Lydia Kapangila, fondatrice et PDG de l’Africa Youths in Energy Network, se consacre à la collaboration, à la croissance durable et à l’autonomisation des jeunes. Elle est le moteur du changement continental grâce à son sens des affaires, son engagement et son leadership stratégique. Mme Kapangila est reconnue comme l’une des 20 femmes de moins de 40 ans les plus prometteuses dans le secteur de l’énergie pour son leadership et son dévouement envers le secteur énergétique africain.
Pourriez-vous nous présenter brièvement votre parcours dans le secteur de l’énergie qui vous a menée à votre poste actuel ? Quelles sont les réalisations ou les étapes clés dont vous êtes particulièrement fière ?
Je n’avais pas vraiment prévu de me lancer dans le secteur de l’énergie. J’étais simplement convaincue que l’Afrique pouvait et devait s’alimenter en énergie de manière durable. Au fil des ans, j’ai occupé différents postes, du marketing à la facilitation de projets, mais j’ai toujours eu à cœur de créer des plateformes pour les jeunes. La création de l’African Youth in Energy Network est sans aucun doute une étape importante à laquelle je suis très attachée. Voir les jeunes Africains se connecter, collaborer et diriger a été la partie la plus gratifiante de ce parcours. Prendre la parole sur la scène internationale et m’associer à des leaders du secteur pour ouvrir davantage de portes aux jeunes et aux femmes a également été un immense honneur.
Le secteur de l’énergie est connu pour sa complexité. Quels ont été les principaux défis auxquels vous avez été confrontée et comment les avez-vous surmontés pour atteindre vos objectifs ?

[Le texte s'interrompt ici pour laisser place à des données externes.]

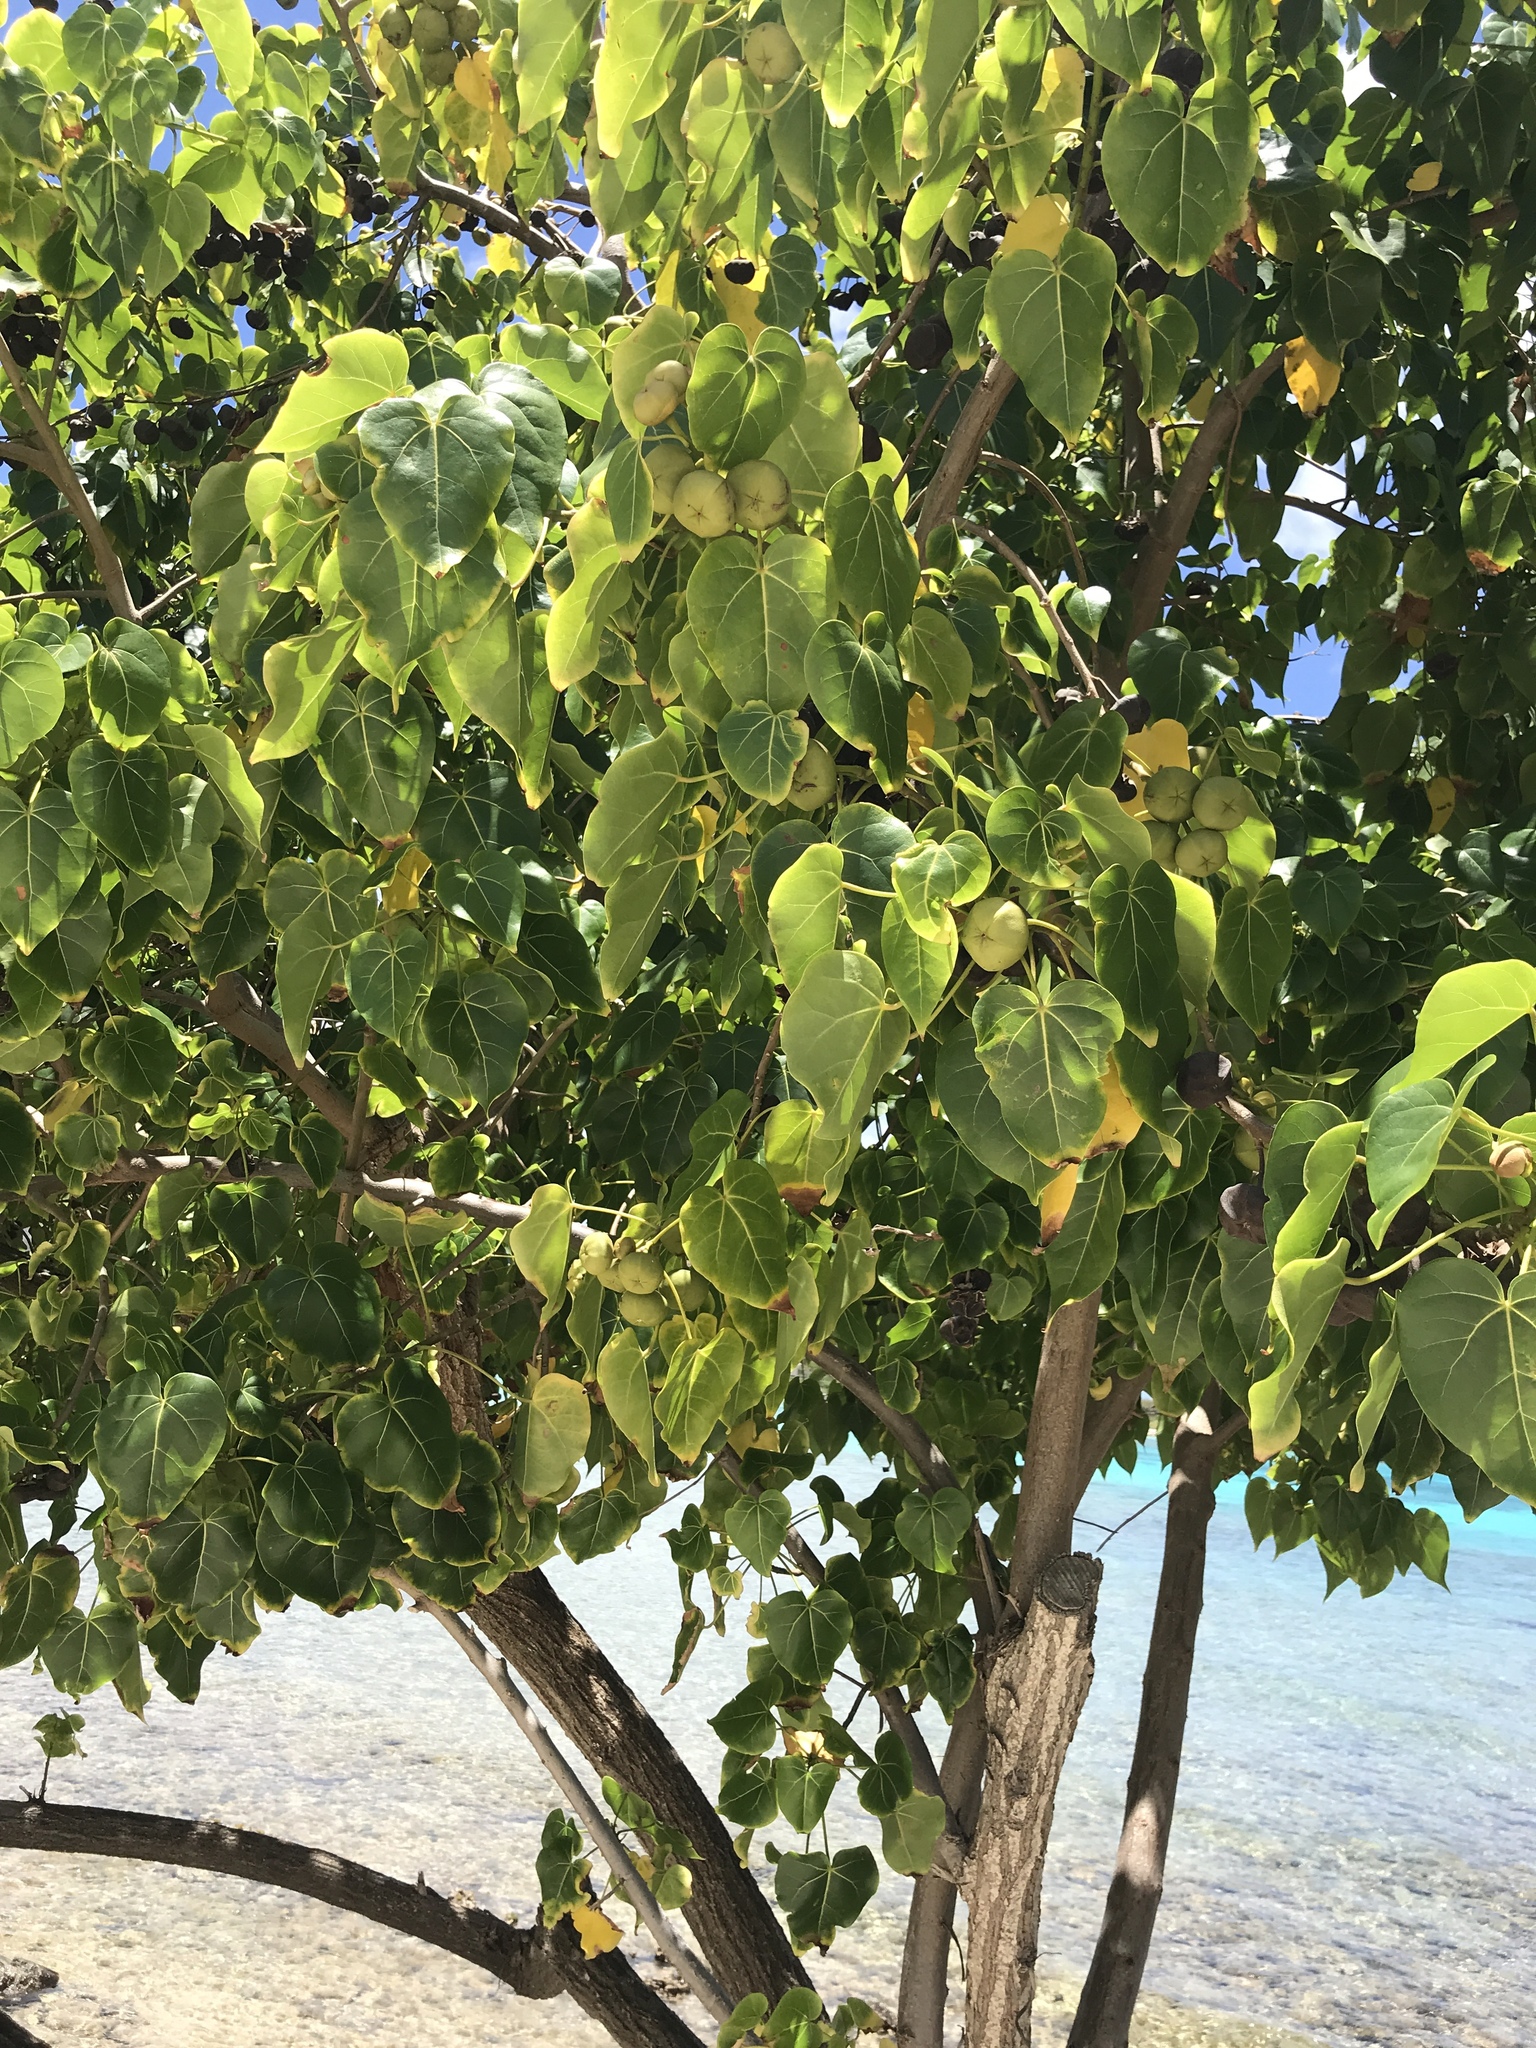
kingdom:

Au début, j’étais souvent la plus jeune dans la salle, et souvent la seule femme. Cela s’accompagnait d’une bonne dose de scepticisme de la part des autres, et pour être honnête, de moments de doute de ma part également. J’ai appris à laisser mon travail parler en premier, à être préparée dans toutes les situations et à m’entourer de personnes qui me rappelaient pourquoi j’avais commencé. La cohérence et la présence, même lorsque cela n’était pas confortable, ont fait toute la différence.
Quels conseils donneriez-vous aux jeunes femmes qui aspirent à exceller dans le secteur de l’énergie ? Y a-t-il des stratégies ou des états d’esprit spécifiques qui vous ont aidée à surmonter les obstacles et à atteindre votre position actuelle ?
Votre voix compte. Ne vous rapetillez pas parce que vous êtes « nouvelle » ou « jeune ». Apprenez autant que vous le pouvez, posez les questions que les autres ont peur de poser et prenez de la place même si cela vous intimide. Et n’oubliez pas : vous n’êtes pas là uniquement pour survivre dans ce secteur, vous êtes là pour le façonner.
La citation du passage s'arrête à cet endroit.